Entré y te encontré sobre las ramas de los sueños que trepan
hasta esa ventana con vistas a un firmamento donde los astros toman de la mano
rostros anónimos. Te preguntabas, quien serán. Sí, gente que divaga por la
atmósfera perdida después de la despedida del ocaso. Gente que después de ser
fosa en las profundidades de la tierra emergen como estelas de un lugar
desconocido, impreciso. Quisiste hablar con ellos pero algo te alejaba, te
hacia gravitar en las entrañas de tu esfera azul. Más tarde, pensaste. Cuando
mis manos de salitre culminen como marchita onda del océano. Invisibles a tus
ojos, a tus sentidos quisiste aproximarte aunque la senda de acantilados donde
el oleaje muere fuera tu propia muerte. Los veías tan calmos, tan embriagados
en perfección que querías ser uno de ellos. Su luz, centelleantes yeguas que se
arriman a la belleza. Pero te detuviste, si te paraste cuando de la mar las
caracolas y estrellas marinas te llamaron con el rumor de la espuma. Ven aquí,
te dijeron. Y fuiste. Fuiste donde la mar serena te llevaba hasta la orilla.

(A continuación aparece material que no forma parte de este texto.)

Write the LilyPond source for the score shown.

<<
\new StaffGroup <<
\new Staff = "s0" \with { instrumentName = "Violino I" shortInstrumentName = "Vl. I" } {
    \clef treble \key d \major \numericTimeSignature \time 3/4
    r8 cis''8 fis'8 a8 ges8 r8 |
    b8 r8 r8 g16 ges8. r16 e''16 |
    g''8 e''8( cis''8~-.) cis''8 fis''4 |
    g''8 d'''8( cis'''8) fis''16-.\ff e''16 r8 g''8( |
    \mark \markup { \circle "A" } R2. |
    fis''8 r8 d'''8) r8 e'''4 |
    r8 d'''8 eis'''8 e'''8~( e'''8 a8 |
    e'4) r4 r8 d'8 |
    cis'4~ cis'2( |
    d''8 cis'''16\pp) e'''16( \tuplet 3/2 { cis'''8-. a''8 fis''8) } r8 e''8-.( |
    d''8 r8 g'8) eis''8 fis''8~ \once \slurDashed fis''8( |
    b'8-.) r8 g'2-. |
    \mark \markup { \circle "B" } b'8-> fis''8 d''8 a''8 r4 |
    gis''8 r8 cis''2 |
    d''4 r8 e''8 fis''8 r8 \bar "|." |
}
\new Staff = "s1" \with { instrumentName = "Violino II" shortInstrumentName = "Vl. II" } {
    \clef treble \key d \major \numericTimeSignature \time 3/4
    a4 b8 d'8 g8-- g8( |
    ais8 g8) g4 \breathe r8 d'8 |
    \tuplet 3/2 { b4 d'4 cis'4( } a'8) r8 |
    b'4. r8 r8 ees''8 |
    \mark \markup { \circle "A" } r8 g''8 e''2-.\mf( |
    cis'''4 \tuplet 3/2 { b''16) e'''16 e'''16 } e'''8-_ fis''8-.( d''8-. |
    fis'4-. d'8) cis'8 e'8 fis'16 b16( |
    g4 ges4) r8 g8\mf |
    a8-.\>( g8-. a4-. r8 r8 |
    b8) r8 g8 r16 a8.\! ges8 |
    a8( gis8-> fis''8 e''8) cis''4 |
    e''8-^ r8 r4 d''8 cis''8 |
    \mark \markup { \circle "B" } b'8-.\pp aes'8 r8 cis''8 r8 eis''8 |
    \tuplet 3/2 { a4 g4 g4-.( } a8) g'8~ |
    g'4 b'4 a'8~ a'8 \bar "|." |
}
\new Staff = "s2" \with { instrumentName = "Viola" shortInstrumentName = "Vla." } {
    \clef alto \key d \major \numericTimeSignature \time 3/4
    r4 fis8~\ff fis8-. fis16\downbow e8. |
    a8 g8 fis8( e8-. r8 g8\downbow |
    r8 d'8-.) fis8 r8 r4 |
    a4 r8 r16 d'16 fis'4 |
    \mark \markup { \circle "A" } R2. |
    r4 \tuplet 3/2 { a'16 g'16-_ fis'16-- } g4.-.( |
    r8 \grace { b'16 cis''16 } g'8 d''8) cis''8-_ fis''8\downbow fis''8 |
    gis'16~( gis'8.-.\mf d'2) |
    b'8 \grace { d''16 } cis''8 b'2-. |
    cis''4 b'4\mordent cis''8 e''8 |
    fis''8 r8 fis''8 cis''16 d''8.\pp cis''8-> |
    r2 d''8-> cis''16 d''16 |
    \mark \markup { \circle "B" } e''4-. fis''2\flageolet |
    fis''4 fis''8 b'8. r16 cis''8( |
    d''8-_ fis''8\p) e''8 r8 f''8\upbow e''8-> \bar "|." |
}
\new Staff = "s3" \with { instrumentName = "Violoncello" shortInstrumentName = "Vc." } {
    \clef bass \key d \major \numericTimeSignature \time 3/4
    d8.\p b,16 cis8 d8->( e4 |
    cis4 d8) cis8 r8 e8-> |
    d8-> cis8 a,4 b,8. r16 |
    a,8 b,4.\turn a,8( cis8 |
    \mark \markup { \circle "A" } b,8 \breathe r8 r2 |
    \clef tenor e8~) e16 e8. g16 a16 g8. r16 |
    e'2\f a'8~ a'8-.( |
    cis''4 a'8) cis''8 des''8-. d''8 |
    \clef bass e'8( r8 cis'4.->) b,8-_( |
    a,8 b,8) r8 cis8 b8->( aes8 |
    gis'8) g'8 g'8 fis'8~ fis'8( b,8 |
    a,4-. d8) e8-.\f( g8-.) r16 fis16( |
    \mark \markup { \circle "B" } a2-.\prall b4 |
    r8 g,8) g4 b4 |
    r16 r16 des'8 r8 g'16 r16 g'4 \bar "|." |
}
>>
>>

Caminaste
y caminaste sin sentido. Te daba igual. Todo era hermoso. La noche se hacía
largo y los astros te miraban. Confesaste tus secretos a ellos. Sí, a ellos.
Por qué no. Te escuchaban y con su
silencio te respondieron. Un silencio que motivo cierto bienestar en tu
espíritu libre. Me miraste. Bajaste de aquel árbol que a los astros del
nocturno mirabas. No me dijiste de nada. Simplemente te marchaste. Te deje. Más
nunca volví a verte. La confusión me llevo hasta cada noche contemplar cada
constelación cuya silueta te reflejaba.